In the Salesforce discussion below, set down word for word the part that opens with the words containing "No, you cannot" and closes with "an SOQL query.".

### Supplied text
══════════

Before anyone starts trying to be "clever" with this information...

No, you cannot use this to update parent or child records with a single DML call. Further, this will not get you data for related records in trigger context variables.

2
  • Nailed it. You need to set or query the name pointing reference in order to access it.
    – Adrian Larson
    Commented Feb 15, 2017 at 15:52
  • +1 for even explaining why Salesforce doesn't throw a null pointer exception. I was scratching my head over that too. Your answer has made me a tad bit wiser to Salesforce's eccentricities. Thanks a ton! Also, yes, my current solution is to insert and then re-query with the Id, at the cost of an SOQL query.
    – coldspeed
    Commented Feb 15, 2017 at 17:22
2

What is your little experimentation, was unable to understand.

You have to query, just instantiating is not sufficient to fetch additional fields.

Object3__c newObj = new Object3__c(Object2__c=<Id of existing Object2__c record>); 
// You are just instantiating the object, for accessing fields you have to query
System.debug(newObj.Object2__r);
System.debug(newObj.Object2__r.Object1__r);
System.debug(newObj.Object2__r.Object1__r.Some_Field__c);

You can query on second object, using __r you would be able to fetch parent fields, for child fields do a inner join. Here is an example:

for(Object2__c obj2: [SELECT Id, Some_Field2__c, Object1__r.Some_Field1__c, 
    (SELECT Id, Some_Field3__c FROM Object3__r) 
    FROM Object2__c]) {

    // Access fields from object1
    System.debug(obj2.Object1__r.Some_Field1__c);

    // Access fields from object2
    System.debug(obj2.Some_Field2__c);

    // query fields from object3
    for(Object3__c obj3: obj2.Object3__r) {
        // Access fields from object3
        System.debug(obj3.Some_Field3__c);
    }
}
4
  • I want to avoid querying the parent again.
    – coldspeed
    Commented Feb 15, 2017 at 13:45
  • If you read the example, the code fetches 3 objects in single query
    – Raul
    Commented Feb 15, 2017 at 13:47
  • What I meant to say was, I wanted a single query instead of an unwieldy loop. I figured out one adhoc solution was to insert the record and then query it again, specifying the relationship fields. But thanks for your help.
    – coldspeed
    Commented Feb 15, 2017 at 14:39
  • adhoc are not good ;)
    – Raul
    Commented Feb 15, 2017 at 14:43
2

Just want to add to Derek's answer, which seems to most directly address your core issue. However my additional perspective a bit too much for a comment.

When you try to get __r data, you're getting a related SObject record. These two statements are essentially equivalent:

Object1__c record = new Object1__c();
SObject parent;

// below lines are equivalent
parent = record.Object2__r;
parent = record.getSObject('Object2__r');

In order for this name pointing reference to be set, you have to either query for it or set it explicitly. Setting the name pointing reference would be:

// below lines are equivalent
record.Object2__r = new Object2__c(/*data*/);
record.putSObject('Object2__r', new Object2__c(/*data*/));

Setting the relationship via Id does not affect this name pointing reference in the least, unless you re-query for the data.

insert new Object1__c(Object2__c = someParentId);
Object1__c record = [SELECT Object2__r.Name FROM Object1__c LIMIT 1];

// now the name pointing reference is populated (via query)
parent = record.Object2__r;
parent = record.getSObject('Object2__r');
1
  • This is exactly what I found out after a little more experimenting. I kind of had a suspicion this was the reason, so thank you for confirming that.
    – coldspeed
    Commented Feb 15, 2017 at 17:18
1

You can use parent to child relationship query all the child records of parent if you know the relationship name.

Understand child relationship names and use that name in inner query. For example:

List<Object1__c> obj = [SELECT Id, (SELECT Id FROM Object2s__r)//Use correct relationship name
                       FROM Object1__c 
                       WHERE <some clause>];

If you need to get parent details from child use dot notation to refer parent fields.

List<Object2__c> obj = [SELECT Id, Object1__c, Object1__r.Name
                        FROM Object2__c 
                        WHERE <some clause>];

The reason you are getting null is you simply initializing Object3__c obj. You need to insert it with object2__c value. object2__c record should insert with object1__c value.

══════════

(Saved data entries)

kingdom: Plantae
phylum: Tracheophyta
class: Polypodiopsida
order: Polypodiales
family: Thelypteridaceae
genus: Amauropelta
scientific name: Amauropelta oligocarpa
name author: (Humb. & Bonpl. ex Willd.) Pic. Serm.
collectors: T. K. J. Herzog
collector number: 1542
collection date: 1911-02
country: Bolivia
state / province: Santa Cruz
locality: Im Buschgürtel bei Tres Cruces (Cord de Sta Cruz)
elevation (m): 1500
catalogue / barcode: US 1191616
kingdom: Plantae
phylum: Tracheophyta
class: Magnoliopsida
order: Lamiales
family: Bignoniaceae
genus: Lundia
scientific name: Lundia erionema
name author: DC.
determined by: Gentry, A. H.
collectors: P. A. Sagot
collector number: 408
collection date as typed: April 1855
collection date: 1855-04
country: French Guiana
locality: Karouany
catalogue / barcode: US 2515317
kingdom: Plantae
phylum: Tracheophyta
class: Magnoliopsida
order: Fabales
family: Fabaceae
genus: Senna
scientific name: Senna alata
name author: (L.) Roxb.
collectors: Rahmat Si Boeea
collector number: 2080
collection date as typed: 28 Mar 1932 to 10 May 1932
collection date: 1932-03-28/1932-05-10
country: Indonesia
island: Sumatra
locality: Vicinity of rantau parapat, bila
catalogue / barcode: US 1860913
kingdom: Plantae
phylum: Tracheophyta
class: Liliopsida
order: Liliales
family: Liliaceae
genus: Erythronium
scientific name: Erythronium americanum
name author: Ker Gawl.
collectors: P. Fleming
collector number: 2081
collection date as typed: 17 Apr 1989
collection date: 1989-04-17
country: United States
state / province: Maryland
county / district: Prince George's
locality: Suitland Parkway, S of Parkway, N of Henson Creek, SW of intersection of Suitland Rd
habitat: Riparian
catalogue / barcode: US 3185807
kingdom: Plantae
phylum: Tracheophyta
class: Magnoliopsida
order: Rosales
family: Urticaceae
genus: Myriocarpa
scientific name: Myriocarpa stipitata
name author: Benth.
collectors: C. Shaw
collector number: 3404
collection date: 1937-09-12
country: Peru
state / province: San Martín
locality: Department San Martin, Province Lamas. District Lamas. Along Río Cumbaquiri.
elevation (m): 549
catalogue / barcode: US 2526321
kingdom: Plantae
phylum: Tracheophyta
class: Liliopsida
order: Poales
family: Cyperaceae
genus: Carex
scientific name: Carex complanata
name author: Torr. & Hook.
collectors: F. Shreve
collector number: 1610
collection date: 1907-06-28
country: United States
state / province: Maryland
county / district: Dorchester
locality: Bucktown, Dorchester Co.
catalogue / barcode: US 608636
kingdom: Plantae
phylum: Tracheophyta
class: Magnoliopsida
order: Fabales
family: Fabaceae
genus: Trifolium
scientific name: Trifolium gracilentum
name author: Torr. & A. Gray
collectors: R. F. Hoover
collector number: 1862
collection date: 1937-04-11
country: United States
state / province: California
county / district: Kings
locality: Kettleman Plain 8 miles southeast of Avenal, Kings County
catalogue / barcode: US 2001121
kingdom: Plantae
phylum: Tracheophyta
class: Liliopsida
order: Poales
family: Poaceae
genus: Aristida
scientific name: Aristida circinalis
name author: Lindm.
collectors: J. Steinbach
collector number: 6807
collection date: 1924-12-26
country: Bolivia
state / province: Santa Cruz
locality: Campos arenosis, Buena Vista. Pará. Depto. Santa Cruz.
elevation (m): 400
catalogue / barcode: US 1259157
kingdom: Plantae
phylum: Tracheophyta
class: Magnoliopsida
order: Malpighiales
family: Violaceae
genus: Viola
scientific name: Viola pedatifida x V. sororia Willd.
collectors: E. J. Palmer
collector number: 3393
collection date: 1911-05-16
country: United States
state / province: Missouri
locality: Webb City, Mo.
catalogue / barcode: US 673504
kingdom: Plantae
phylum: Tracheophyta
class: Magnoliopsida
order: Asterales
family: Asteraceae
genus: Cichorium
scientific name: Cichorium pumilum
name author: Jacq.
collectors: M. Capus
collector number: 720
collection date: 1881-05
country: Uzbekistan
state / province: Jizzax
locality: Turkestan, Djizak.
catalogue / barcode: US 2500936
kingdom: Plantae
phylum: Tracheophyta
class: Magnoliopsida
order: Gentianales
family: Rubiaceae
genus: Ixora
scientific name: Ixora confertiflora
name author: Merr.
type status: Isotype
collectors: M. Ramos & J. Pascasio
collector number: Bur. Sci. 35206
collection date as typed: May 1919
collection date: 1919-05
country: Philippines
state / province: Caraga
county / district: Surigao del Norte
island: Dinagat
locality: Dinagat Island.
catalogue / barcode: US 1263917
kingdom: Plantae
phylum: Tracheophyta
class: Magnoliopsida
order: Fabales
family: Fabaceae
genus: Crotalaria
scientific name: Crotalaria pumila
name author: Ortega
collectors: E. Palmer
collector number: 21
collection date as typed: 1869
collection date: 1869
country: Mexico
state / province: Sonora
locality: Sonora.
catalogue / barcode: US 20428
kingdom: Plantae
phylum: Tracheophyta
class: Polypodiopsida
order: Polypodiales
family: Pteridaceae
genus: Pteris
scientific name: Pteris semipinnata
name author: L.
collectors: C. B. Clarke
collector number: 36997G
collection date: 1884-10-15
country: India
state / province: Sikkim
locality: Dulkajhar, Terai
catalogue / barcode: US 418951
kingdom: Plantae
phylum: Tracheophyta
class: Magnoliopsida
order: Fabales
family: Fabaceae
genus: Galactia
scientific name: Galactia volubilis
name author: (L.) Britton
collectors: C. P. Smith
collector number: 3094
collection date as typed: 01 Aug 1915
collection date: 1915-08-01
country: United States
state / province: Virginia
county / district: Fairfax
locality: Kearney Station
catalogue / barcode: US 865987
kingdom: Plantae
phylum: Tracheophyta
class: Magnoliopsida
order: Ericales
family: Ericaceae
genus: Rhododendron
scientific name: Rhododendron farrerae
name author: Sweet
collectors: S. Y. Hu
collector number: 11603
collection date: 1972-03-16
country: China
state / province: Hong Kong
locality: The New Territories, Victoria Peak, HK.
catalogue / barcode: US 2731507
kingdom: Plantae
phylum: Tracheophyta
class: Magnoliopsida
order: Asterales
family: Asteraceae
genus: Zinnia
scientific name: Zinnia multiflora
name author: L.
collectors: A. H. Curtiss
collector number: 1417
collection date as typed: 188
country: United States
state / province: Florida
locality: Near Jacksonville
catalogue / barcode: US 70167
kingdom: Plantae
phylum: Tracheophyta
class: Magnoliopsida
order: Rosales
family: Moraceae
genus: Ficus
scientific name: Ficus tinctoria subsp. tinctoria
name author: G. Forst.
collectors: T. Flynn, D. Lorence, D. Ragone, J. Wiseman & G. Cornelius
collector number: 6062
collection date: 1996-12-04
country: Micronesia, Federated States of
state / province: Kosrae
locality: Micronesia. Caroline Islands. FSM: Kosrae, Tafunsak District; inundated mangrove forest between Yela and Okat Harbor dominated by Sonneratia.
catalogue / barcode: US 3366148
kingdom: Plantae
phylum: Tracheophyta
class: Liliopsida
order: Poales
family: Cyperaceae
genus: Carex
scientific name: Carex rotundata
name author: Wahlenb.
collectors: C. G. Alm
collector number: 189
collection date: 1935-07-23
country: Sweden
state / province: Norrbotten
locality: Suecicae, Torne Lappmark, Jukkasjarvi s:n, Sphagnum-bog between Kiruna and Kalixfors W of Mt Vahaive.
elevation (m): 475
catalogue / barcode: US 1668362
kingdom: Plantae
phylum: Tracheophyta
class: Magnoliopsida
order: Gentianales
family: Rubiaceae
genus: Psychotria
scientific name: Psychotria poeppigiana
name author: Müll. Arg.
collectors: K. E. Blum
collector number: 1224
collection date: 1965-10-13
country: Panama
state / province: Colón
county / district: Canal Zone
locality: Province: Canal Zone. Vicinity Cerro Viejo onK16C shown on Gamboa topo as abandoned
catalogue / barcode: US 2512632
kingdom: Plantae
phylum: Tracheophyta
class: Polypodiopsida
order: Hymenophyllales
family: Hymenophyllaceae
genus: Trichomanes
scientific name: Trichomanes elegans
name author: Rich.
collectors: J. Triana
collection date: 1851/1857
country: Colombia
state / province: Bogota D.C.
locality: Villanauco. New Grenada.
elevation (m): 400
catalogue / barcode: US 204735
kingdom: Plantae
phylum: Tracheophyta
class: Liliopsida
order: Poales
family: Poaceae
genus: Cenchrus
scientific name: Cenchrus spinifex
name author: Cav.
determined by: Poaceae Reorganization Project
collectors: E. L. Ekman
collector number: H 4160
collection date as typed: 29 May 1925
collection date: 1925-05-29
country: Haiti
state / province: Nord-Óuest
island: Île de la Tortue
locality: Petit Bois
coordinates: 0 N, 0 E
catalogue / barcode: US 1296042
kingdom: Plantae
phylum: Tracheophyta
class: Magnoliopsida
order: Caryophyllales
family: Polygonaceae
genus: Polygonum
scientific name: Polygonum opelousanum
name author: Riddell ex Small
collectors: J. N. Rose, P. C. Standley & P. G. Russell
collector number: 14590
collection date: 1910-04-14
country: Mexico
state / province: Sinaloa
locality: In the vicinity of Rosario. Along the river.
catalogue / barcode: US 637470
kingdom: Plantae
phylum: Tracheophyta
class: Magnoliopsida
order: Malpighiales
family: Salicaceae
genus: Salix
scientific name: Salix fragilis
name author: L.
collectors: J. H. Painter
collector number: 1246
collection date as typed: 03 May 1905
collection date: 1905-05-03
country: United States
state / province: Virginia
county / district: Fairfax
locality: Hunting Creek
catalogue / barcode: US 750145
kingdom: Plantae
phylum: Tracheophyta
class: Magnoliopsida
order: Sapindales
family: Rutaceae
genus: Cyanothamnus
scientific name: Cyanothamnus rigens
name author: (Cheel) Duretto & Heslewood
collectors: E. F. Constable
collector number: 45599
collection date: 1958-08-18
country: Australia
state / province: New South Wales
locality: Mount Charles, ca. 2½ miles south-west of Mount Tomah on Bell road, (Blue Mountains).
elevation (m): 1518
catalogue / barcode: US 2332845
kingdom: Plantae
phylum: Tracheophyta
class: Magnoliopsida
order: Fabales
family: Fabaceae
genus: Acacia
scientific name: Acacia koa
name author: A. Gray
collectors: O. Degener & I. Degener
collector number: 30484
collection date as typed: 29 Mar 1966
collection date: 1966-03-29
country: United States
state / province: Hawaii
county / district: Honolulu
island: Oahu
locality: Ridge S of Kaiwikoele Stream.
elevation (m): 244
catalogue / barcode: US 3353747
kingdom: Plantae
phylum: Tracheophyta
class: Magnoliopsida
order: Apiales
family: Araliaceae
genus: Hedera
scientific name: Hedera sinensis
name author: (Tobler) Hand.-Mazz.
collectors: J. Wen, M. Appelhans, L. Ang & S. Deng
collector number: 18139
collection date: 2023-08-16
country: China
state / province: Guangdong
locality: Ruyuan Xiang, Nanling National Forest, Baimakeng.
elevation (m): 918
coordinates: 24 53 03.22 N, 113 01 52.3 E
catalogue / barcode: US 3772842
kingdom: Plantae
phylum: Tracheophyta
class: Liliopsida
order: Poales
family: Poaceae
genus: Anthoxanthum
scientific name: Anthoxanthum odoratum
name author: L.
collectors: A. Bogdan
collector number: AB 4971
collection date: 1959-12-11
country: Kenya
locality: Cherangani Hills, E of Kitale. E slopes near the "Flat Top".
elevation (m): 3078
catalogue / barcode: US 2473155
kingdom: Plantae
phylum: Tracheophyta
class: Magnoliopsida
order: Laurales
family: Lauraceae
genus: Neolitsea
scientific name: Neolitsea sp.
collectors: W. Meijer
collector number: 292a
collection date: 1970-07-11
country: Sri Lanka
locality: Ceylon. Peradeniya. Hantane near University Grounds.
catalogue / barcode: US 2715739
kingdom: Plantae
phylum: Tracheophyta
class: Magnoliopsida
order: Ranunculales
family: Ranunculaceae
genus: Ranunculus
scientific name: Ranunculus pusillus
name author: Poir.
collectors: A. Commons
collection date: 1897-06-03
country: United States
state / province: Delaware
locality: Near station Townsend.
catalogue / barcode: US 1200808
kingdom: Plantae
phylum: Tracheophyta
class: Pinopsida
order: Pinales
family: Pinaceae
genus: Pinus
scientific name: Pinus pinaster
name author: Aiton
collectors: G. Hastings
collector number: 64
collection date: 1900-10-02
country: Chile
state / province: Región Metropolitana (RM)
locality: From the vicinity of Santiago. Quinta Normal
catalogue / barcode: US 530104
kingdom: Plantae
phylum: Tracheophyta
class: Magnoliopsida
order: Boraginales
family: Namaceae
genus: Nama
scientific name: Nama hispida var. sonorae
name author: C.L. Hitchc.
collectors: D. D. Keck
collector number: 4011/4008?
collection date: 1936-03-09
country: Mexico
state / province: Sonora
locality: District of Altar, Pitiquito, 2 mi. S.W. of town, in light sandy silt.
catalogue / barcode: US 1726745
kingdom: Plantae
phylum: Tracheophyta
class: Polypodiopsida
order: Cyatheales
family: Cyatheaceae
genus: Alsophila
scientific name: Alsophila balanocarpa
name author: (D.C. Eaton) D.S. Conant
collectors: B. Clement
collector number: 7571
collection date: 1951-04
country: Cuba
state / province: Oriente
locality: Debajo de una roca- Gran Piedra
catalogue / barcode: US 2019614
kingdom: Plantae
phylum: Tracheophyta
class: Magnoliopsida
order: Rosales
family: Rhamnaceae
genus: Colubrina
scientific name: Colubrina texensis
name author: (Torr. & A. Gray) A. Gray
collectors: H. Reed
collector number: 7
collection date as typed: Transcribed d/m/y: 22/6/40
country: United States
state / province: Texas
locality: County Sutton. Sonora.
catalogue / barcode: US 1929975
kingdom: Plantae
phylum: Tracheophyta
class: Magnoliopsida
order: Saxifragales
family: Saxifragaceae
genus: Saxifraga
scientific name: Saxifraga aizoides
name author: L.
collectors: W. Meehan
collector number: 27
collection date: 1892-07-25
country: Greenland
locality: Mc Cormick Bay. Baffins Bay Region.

══════════

### Response box
No, you cannot use this to update parent or child records with a single DML call. Further, this will not get you data for related records in trigger context variables.

2
  • Nailed it. You need to set or query the name pointing reference in order to access it.
    – Adrian Larson
    Commented Feb 15, 2017 at 15:52
  • +1 for even explaining why Salesforce doesn't throw a null pointer exception. I was scratching my head over that too. Your answer has made me a tad bit wiser to Salesforce's eccentricities. Thanks a ton! Also, yes, my current solution is to insert and then re-query with the Id, at the cost of an SOQL query.